> TASK STATEMENT:
State how many lines in the entries below contain the word "Halaman". Reply with the number alone.

──────── INPUT

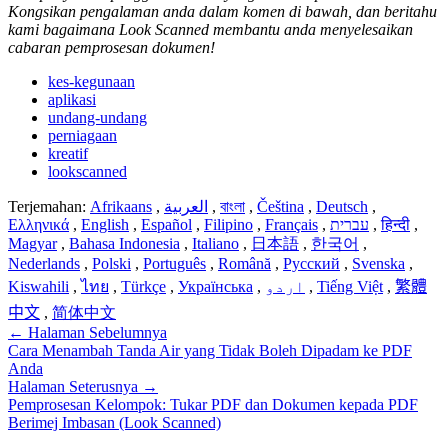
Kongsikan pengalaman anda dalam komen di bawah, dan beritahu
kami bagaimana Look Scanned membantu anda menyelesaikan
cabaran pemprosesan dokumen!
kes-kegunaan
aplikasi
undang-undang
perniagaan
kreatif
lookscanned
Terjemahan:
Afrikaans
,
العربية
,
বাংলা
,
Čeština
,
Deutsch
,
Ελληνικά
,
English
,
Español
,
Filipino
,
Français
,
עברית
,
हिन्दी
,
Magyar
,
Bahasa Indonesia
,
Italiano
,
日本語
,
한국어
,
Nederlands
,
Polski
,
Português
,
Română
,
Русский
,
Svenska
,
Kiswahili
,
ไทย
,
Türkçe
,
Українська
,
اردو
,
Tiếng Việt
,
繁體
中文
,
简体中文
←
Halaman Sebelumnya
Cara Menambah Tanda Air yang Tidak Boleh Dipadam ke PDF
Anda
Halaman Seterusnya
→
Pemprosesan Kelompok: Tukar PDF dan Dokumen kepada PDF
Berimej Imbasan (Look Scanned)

────────────────

> EXERCISE SOLUTION:
2